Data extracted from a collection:
══════════
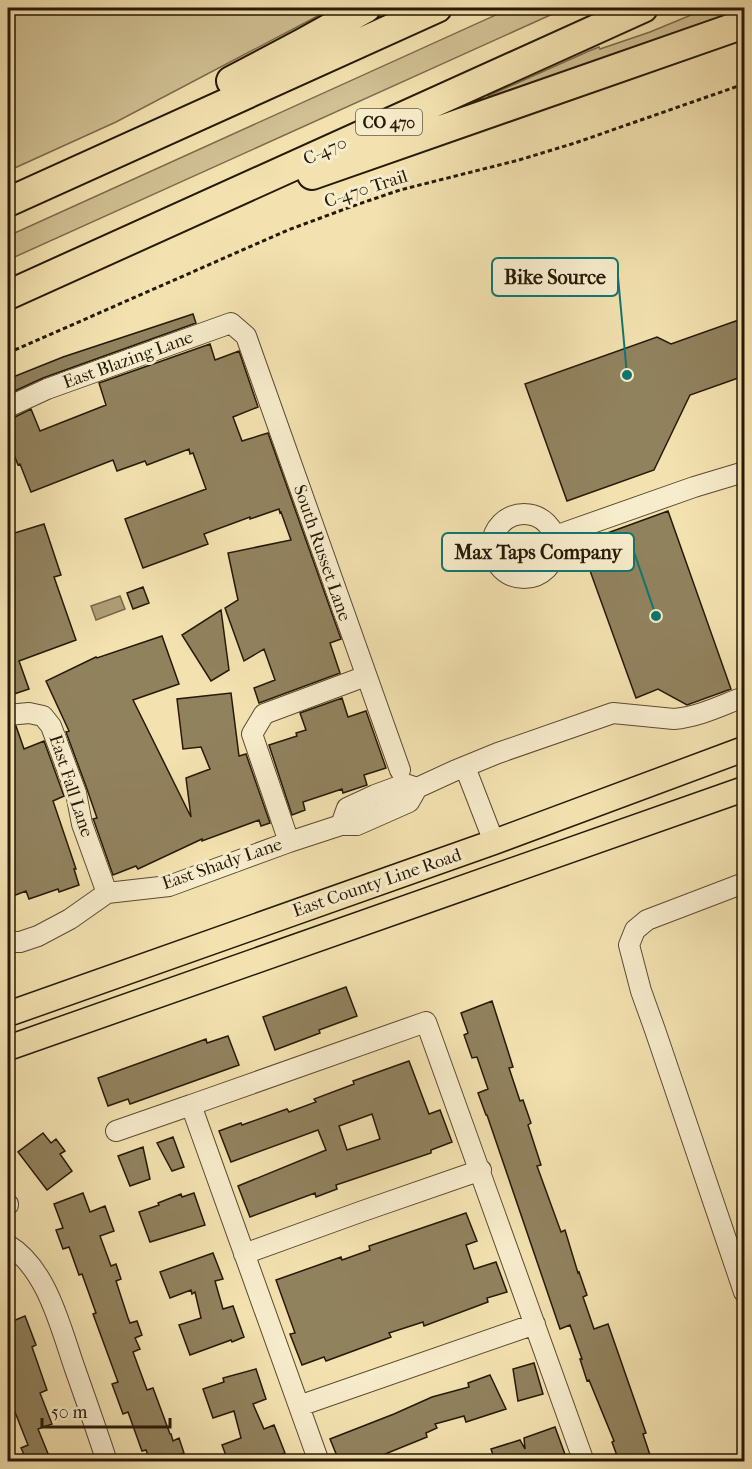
<svg xmlns="http://www.w3.org/2000/svg" width="752" height="1469" font-family="'IM FELL French Canon',serif">
<style>
.green{fill:#d0c093;stroke:#7c6c4c;stroke-width:1.5}
.water{fill:#ae9e76;stroke:#786949;stroke-width:1.5}
.building{fill:#91825e;stroke:#271905;stroke-width:1.5;fill-rule:evenodd}
.lines{fill:none;stroke-linecap:round;stroke-linejoin:round}
.minor-casing{stroke:#5a4b30;stroke-width:22}
.major-casing{stroke:#271905;stroke-width:27}
.highway-casing{stroke:#271905;stroke-width:32}
.path{stroke:#271905;stroke-width:3;stroke-dasharray:4.5 3;stroke-linecap:butt}
.minor{stroke:#f7eccc;stroke-width:20}
.major{stroke:#f3e2b0;stroke-width:24}
.highway{stroke:#f3e2b0;stroke-width:28}
.labels{text-anchor:middle;dominant-baseline:central;stroke-width:6;stroke-linejoin:round;paint-order:stroke}
.shield{fill:#f7eccc;stroke:#655841;stroke-width:1.5}
.shield-label{font-size:16px;font-weight:bold;fill:#271905}
.street-label{font-size:18px;fill:#271905;stroke:#f7eccc}
.leader{fill:none;stroke:#0f766e;stroke-width:2}
.callout-dot{fill:#0f766e;stroke:#f7eccc;stroke-width:2}
.callout{fill:#f7eccc;stroke:#0f766e;stroke-width:2}
.callout-label{font-size:20px;text-anchor:middle;font-weight:bold;fill:#271905}
</style>
<rect width="100%" height="100%" fill="#f3e2b0"/>
<filter id="stains"><feTurbulence type="fractalNoise" baseFrequency=".00333" numOctaves="4"/><feColorMatrix values="0 0 0 0 .2 0 0 0 0 .09 0 0 0 0 .02 0 0 0 .5 -.17"/></filter>
<radialGradient id="worn" r=".72"><stop offset=".6" stop-color="#630" stop-opacity="0"/><stop offset="1" stop-color="#630" stop-opacity=".3"/></radialGradient>
<path class="green" d="M8 8H332L312 19 116 122 8 171Z
M511 8H566L8 260V236Z
M708 8H744V10L490 100 488 96 589 51 599 47 600 49 650 32Z"/>
<path class="water" d="M120 596 125 609 96 620 91 606Z"/>
<path class="building" d="M193 314 196 323 43 378 8 394V379L63 357Z
M744 318V376L690 395 654 470 567 501 525 384 657 337 671 344Z
M210 344 215 360 239 351 258 407 233 417 242 441 268 433 341 639 330 643 340 673 259 703 254 688 275 680 264 649 244 661 225 608 238 600 228 553 291 540 281 512 280 513 279 509 250 519V517L204 534 208 544 143 568 125 519 206 489 193 453 190 454 189 449 147 465 145 461 117 471 113 460 31 492 20 464 18 465 8 439V419L13 418 31 409 40 431 106 405 99 383Z
M668 511 731 689 687 705 658 689 636 698 580 543Z
M44 524 61 575 54 577 76 640 19 661 29 689 11 695 8 684V535Z
M143 587 149 603 133 609 127 593Z
M221 610 229 670 211 681 182 635Z
M162 636 179 684 133 700 191 817 186 778 210 769 201 747 183 749 177 699 231 693 239 756 246 754 270 823 261 826 259 820 202 841V839L138 869 136 866 113 875 94 821 93 819 97 818 87 789 66 732 69 731 46 681 96 657 97 658Z
M342 698 348 717 366 711 386 768 364 775 367 785 343 793 342 789 303 802 305 810 292 815 269 745 297 736 296 733 306 730 300 713Z
M16 726 24 749 44 741 64 796 53 801 76 869H74L79 885 59 892 58 889 29 899 26 891 8 898V727Z
M346 987 357 1016 319 1030 320 1033 275 1050 263 1017Z
M492 1001 513 1067 509 1068 520 1101 523 1100 531 1123 528 1125 541 1165 537 1166 561 1232 565 1230 578 1273 579 1272 587 1295 583 1297 594 1329 608 1324 646 1433 643 1434 650 1455 631 1461H619L612 1442 614 1441 589 1380 587 1381 580 1359H582L570 1325 560 1329 487 1115H486L478 1093 488 1089 477 1057 472 1058 464 1035 468 1033 461 1013Z
M228 1036 239 1065 130 1104 128 1099 108 1106 98 1078 206 1039 207 1043Z
M409 1061 429 1114 440 1110 452 1142 431 1150V1153L336 1185 337 1189 316 1197 315 1193 250 1217 238 1186 326 1150 318 1130 231 1162 219 1131 241 1123 242 1125 287 1109 289 1112 316 1102 314 1099 354 1084 353 1081ZM372 1114 380 1139 347 1150 339 1126Z
M43 1133 51 1143 56 1139 65 1151 60 1154 72 1171 47 1190 18 1152Z
M173 1137 184 1167 172 1171 157 1143Z
M143 1147 150 1179 130 1186 118 1156Z
M83 1193 90 1212 105 1206 114 1231 100 1236 111 1266 116 1264 121 1279 116 1281 128 1318 130 1323 137 1321 142 1335 135 1338 140 1349 133 1352 147 1390 153 1388 170 1434H171L173 1441 179 1438 184 1453 178 1455 180 1461H150L146 1450 142 1451 128 1412 123 1414 112 1384 118 1382 93 1314 96 1313 82 1274 79 1275 69 1247 63 1249 56 1230 63 1228 54 1204Z
M194 1193 205 1225 150 1242 139 1212 159 1205 158 1203 181 1194 182 1197Z
M466 1213 477 1241 466 1245 474 1269 496 1262 507 1292 487 1298 488 1302 424 1326 423 1322 389 1333 391 1337 326 1361 324 1357 302 1365 290 1334 295 1333 276 1280 341 1257 342 1260 370 1250 369 1246Z
M213 1253 223 1279 215 1281 223 1309 233 1306 244 1337 232 1342 231 1340 190 1355 179 1325 201 1318 195 1292 192 1294 191 1290 170 1298 160 1272Z
M25 1316 36 1345 32 1347 47 1390 40 1393 52 1424 38 1429 51 1461H27L21 1448 28 1445 11 1402 8 1403V1323Z
M534 1363 543 1394 518 1401 513 1369Z
M256 1369 266 1399 253 1404 264 1429 274 1425 285 1453 258 1461H228L222 1445 241 1438 234 1411 213 1418 203 1389 224 1382 223 1378Z
M490 1375 506 1409 466 1422 464 1416 435 1424 437 1428 426 1433 427 1437 368 1461H339L330 1439 394 1414 432 1397 469 1387 468 1383Z
M555 1427 566 1457 553 1461H495L491 1449 520 1440 525 1449 524 1438Z"/>
<g class="lines">
<g class="minor-casing">
<path id="minor" d="M8 407 47 389 231 323 246 336 400 770
M492 546a32 32 0 1 1 64 0a32 32 0 1 1-64 0Z
M555 536 694 487 744 472
M8 715 29 713 43 716 51 726 76 793 82 824 107 893
M465 767 494 842
M341 825 347 808 375 795 405 784 417 788
M289 842 252 734 264 714 366 676
M744 883 647 920 635 930 629 945 641 991 655 1030 744 1292
M8 942H20L38 936 70 919 107 893 169 886 289 842 341 825H357L409 802 417 788 454 771 498 753 613 713 674 719C699 717 722 705 744 697
M116 1131 191 1105
M8 1205V1204
M8 1245C47 1268 61 1329 75 1369 86 1400 97 1431 107 1462
M244 1254 360 1212 481 1170
M299 1406 535 1324
M319 1462 191 1105 426 1022 584 1462"/>
</g>
<g class="major-casing">
<path id="major" d="M8 1014 494 842 744 749
M8 1048 744 789"/>
</g>
<g class="highway-casing">
<path id="highway" d="M231 81 303 43 366 8
M312 175 744 24
M8 202 437 8
M8 295 643 8"/>
</g>
<path class="path" d="M8 353 288 230 353 206 400 190 519 160 575 143 744 84"/>
<use href="#minor" class="minor"/>
<use href="#major" class="major"/>
<use href="#highway" class="highway"/>
</g>
<g class="labels">
<rect class="shield" x="356" y="109" width="66" height="26" rx="4.5"/>
<g class="shield-label">
<text x="389" y="122">CO 470</text>
</g>
<g class="street-label">
<text transform="translate(325 151) rotate(-24)">C-470</text>
<text transform="translate(366 189) rotate(-18)">C-470 Trail</text>
<text transform="translate(128 360) rotate(-20)">East Blazing Lane</text>
<text transform="translate(322 553) rotate(71)">South Russet Lane</text>
<text transform="translate(71 786) rotate(72)">East Fall Lane</text>
<text transform="translate(222 864) rotate(-19)">East Shady Lane</text>
<text transform="translate(377 883) rotate(-19)">East County Line Road</text>
</g>
</g>
<path class="leader" d="M627 375L618 277M656 616L634 552"/>
<g class="callout-dot">
<circle cx="627" cy="375" r="6"/>
<circle cx="656" cy="616" r="6"/>
</g>
<g class="callout">
<rect x="492" y="258" width="126" height="38" rx="6"/>
<rect x="442" y="533" width="192" height="38" rx="6"/>
</g>
<g class="callout-label">
<text x="555" y="284">Bike Source</text>
<text x="538" y="559">Max Taps Company</text>
</g>
<rect width="752" height="1469" fill="none" stroke="#f3e2b0" stroke-width="30"/>
<rect x="9" y="9" width="734" height="1451" fill="none" stroke="#271905" stroke-width="3"/>
<rect x="15" y="15" width="722" height="1439" fill="none" stroke="#271905" stroke-width="1.5"/>
<path d="M42 1418v9h128v-9" fill="none" stroke="#271905" stroke-width="3"/>
<text x="51" y="1418" font-size="18" fill="#271905" stroke="#f7eccc" stroke-width="4.5" paint-order="stroke">50 m</text>
<rect width="100%" height="100%" filter="url(#stains)"/>
<rect width="100%" height="100%" fill="url(#worn)"/>
</svg>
══════════
=== Task to carry out ===
Both end lines included, restate word for word the lines above from the line with "M228 1036 239" to the line with "M43 1133 51", and nothing else.

=== Reply ===
M228 1036 239 1065 130 1104 128 1099 108 1106 98 1078 206 1039 207 1043Z
M409 1061 429 1114 440 1110 452 1142 431 1150V1153L336 1185 337 1189 316 1197 315 1193 250 1217 238 1186 326 1150 318 1130 231 1162 219 1131 241 1123 242 1125 287 1109 289 1112 316 1102 314 1099 354 1084 353 1081ZM372 1114 380 1139 347 1150 339 1126Z
M43 1133 51 1143 56 1139 65 1151 60 1154 72 1171 47 1190 18 1152Z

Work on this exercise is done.